A nivel personal resulta en un cambio transformacional profundo debido a sus múltiples consecuencias y repercusiones. Cuando estamos expuestos a lo incómodo, a lo intenso, lo complejo, lo que nos saca de nuestra zona de confort habitual e incluso nos produce sufrimiento, aparecen grandes oportunidades para el crecimiento intra-personal e inter-personal. Definitivamente «lo que no nos mata, nos fortalece».
El «aprendizaje ordinario» (leer libros, ir a clase en una institución, resolver integrales, manejar un scooter, etc.) es siempre aditivo, refuerza “amigablemente” lo pre-existente, hace correcciones, hace mejoras, optimiza, pero siempre manteniendo las lineas del mismo edificio.
El «aprendizaje transformacional», en cambio, requiere tirar abajo los cimientos y re-construir algo diferente. Algo que ahora logre integrar, re-enmarcar y explicar todo lo que hemos vivido de una manera satisfactoria (ante todo para nosotros mismos, luego vendrán los diálogos y consensos con otros).

Nadie elige pasar por una experiencia traumática o con un alto grado de sufrimiento para entonces poder aprender mas. A mucha gente simplemente le toca atravesar por este tipo de situaciones adversas (no por elección propia), y necesitan gestionarlas de algún modo. Si uno logra visualizar «las adversidades» como oportunidades de transformarse en algo mucho mejor, esas «adversidades» se van volviendo un poco menos adversas y, puesto en una perspectiva histórica y mas amplia, la persona logra ver (algún tiempo después) el origen de nuevas fortalezas, habilidades y talentos.
El cambio no tiene un signo afectivo. No es ni bueno ni malo. Nuestra experiencia o vivencia de ese cambio es la que le otorga un signo afectivo, significados, emociones, interpretaciones, sentimientos, valores, etc.

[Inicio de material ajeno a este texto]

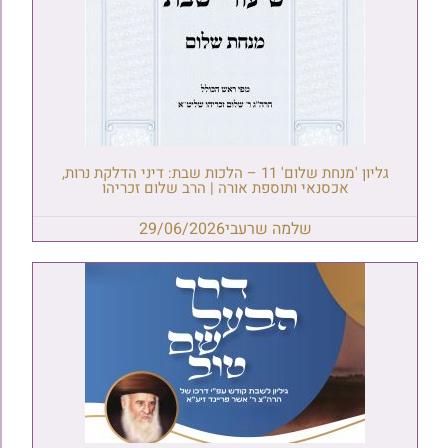
גליון 'מנחת שלום' 11 – הלכות שבת: דיני הדלקת נרות,
אכסנאי ותוספת אורה | הרב שלום זכריהו
שלמה שרעבי
29/06/2026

En este contexto, llamamos «resiliencia» a la capacidad de recuperar el bienestar luego de una experiencia adversa. Ser una persona resiliente implica la capacidad de utilizar toda la red de recursos personales e inter-personales con que uno cuenta para re-construir su propio bienestar luego de una experiencia adversa.

Podemos ver ahora con una mayor claridad como los cambios en el entorno, se traducen en nuestras percepciones y experiencias, cobran valor afectivo, aparecen «las adversidades» y la adaptación efectiva bajo el nombre de «resiliencia». También se observan las adaptaciones disfuncionales: tristeza, angustia, melancolía, ira, resentimiento, ansiedad, rechazo, miedo, depresión, fobias, adicciones, trastornos de personalidad, etc.
El camino del aprendizaje y el desarrollo humano esta signado por la intensidad de los cambios que atravesamos y por la manera en que nos adaptamos. Esto dicta si nos volvemos «resilientes», nos logramos re-inventar y crecer para sostener el bienestar, o bien, creamos adaptaciones que nos provocan malestar, sufrimiento o problemas de salud.